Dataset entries

● ● ● ● ● ● ●

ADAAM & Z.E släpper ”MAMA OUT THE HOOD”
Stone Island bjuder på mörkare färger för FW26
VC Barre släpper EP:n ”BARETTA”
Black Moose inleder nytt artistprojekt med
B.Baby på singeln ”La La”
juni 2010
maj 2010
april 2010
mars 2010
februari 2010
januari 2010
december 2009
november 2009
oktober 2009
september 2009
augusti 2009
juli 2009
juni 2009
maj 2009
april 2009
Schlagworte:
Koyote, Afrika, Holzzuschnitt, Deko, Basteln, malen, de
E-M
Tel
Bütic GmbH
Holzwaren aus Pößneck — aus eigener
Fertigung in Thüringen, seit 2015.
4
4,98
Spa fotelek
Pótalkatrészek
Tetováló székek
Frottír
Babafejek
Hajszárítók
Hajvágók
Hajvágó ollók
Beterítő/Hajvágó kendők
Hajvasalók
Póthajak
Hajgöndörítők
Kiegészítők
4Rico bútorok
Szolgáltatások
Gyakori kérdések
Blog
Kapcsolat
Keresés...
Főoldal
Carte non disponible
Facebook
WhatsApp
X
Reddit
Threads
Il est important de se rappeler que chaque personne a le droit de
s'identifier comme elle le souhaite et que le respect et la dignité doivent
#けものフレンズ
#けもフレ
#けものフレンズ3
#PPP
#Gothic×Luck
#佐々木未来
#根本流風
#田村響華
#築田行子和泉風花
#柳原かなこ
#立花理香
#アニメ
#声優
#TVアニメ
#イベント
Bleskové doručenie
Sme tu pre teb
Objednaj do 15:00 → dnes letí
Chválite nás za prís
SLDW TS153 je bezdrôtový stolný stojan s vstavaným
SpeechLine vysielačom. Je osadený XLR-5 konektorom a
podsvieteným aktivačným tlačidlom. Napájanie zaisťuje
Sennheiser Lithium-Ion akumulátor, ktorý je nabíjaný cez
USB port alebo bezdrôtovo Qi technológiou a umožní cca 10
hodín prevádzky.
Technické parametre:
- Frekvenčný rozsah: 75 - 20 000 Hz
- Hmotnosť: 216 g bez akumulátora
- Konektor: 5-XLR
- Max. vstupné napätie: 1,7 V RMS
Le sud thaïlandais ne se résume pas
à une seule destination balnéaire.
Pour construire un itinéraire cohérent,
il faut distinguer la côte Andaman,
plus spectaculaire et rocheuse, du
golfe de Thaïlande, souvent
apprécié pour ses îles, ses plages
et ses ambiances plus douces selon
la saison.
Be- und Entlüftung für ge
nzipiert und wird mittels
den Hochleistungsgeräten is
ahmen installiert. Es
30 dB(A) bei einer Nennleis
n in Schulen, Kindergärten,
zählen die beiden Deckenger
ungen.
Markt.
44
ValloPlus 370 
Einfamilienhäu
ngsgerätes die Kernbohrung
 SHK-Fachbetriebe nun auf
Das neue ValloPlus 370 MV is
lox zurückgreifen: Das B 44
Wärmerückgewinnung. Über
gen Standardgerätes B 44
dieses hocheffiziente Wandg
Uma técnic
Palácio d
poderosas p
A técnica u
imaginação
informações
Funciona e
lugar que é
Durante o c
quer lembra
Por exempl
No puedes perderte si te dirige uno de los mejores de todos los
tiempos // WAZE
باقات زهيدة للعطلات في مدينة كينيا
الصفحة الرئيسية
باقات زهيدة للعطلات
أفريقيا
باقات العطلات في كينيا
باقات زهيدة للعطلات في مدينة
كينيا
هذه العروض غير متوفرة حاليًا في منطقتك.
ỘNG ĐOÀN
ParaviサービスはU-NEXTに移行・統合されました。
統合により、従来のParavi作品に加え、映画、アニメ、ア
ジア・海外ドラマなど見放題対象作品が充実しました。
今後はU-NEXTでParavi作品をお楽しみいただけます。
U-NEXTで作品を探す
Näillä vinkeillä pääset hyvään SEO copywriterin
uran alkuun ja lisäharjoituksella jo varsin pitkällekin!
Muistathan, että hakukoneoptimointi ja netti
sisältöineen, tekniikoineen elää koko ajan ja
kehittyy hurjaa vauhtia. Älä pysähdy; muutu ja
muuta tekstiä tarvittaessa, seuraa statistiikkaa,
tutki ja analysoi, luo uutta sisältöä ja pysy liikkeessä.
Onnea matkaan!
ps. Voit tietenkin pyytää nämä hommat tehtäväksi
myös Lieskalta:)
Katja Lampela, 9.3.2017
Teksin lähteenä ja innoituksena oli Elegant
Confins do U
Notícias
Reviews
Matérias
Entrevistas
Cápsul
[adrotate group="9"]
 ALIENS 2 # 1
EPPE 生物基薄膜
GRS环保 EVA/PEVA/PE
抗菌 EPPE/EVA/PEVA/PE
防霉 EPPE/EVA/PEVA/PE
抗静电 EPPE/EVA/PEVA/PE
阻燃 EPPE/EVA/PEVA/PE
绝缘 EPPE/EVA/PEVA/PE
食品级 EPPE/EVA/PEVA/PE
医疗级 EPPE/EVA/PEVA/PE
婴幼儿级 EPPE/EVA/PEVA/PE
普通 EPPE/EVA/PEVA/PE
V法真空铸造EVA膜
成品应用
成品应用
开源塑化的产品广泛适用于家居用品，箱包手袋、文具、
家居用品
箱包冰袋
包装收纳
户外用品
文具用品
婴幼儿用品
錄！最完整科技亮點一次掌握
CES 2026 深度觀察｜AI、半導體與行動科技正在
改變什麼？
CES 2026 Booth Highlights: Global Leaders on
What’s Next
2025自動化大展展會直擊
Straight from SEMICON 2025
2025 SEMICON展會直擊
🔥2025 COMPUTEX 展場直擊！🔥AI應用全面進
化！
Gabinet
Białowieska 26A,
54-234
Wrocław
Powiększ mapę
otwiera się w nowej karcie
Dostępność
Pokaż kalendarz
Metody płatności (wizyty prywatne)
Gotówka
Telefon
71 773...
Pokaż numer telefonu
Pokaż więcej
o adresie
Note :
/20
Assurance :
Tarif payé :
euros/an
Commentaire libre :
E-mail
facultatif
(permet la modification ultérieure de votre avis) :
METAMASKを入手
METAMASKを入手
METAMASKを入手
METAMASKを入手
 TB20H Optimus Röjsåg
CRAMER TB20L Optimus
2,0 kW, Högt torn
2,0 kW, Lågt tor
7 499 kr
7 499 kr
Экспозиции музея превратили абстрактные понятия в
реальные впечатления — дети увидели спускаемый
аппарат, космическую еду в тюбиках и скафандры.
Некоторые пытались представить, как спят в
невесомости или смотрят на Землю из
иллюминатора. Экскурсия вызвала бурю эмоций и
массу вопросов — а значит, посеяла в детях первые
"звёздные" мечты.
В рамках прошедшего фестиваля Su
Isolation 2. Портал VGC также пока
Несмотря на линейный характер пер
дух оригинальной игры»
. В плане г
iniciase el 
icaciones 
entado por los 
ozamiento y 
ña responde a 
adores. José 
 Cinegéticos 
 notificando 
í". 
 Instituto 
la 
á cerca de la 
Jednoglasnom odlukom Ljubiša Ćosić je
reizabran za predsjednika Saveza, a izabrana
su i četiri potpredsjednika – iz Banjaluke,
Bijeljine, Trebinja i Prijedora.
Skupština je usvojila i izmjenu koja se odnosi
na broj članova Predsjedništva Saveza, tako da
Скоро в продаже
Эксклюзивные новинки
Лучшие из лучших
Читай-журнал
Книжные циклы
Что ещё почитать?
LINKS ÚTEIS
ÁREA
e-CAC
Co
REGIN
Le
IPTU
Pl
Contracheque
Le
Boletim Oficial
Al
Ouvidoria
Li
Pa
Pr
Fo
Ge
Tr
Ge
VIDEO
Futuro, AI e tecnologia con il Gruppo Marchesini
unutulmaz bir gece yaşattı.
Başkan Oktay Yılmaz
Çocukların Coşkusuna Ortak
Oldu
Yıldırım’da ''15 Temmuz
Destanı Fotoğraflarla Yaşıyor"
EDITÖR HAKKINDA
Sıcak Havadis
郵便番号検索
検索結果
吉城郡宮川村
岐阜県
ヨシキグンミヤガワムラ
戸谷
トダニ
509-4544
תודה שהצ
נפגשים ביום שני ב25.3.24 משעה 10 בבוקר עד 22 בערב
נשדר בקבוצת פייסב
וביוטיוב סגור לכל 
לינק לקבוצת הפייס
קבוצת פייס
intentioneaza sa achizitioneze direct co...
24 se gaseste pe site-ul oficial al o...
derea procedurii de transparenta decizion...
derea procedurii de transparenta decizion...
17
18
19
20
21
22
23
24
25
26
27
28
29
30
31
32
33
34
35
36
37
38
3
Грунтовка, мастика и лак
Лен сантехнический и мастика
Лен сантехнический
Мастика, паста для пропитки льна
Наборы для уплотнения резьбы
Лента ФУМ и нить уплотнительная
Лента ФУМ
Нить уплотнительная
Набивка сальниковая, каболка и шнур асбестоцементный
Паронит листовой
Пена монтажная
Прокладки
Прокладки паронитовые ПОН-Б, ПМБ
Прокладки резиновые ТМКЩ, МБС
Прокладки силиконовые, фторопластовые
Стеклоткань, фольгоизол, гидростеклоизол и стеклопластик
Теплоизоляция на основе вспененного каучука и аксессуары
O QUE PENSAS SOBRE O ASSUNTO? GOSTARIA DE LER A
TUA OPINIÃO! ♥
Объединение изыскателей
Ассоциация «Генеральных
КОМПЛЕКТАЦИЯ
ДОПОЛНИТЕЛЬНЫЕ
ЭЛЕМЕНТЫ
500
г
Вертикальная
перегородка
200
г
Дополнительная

● ● ● ● ● ● ●

All lines starting at the one holding "Стеклоткань, фольгоизол, гидростеклоизол" and ending at the last line above must be output exactly, and no other line may appear.

• **Written answer**
Стеклоткань, фольгоизол, гидростеклоизол и стеклопластик
Теплоизоляция на основе вспененного каучука и аксессуары
O QUE PENSAS SOBRE O ASSUNTO? GOSTARIA DE LER A
TUA OPINIÃO! ♥
Объединение изыскателей
Ассоциация «Генеральных
КОМПЛЕКТАЦИЯ
ДОПОЛНИТЕЛЬНЫЕ
ЭЛЕМЕНТЫ
500
г
Вертикальная
перегородка
200
г
Дополнительная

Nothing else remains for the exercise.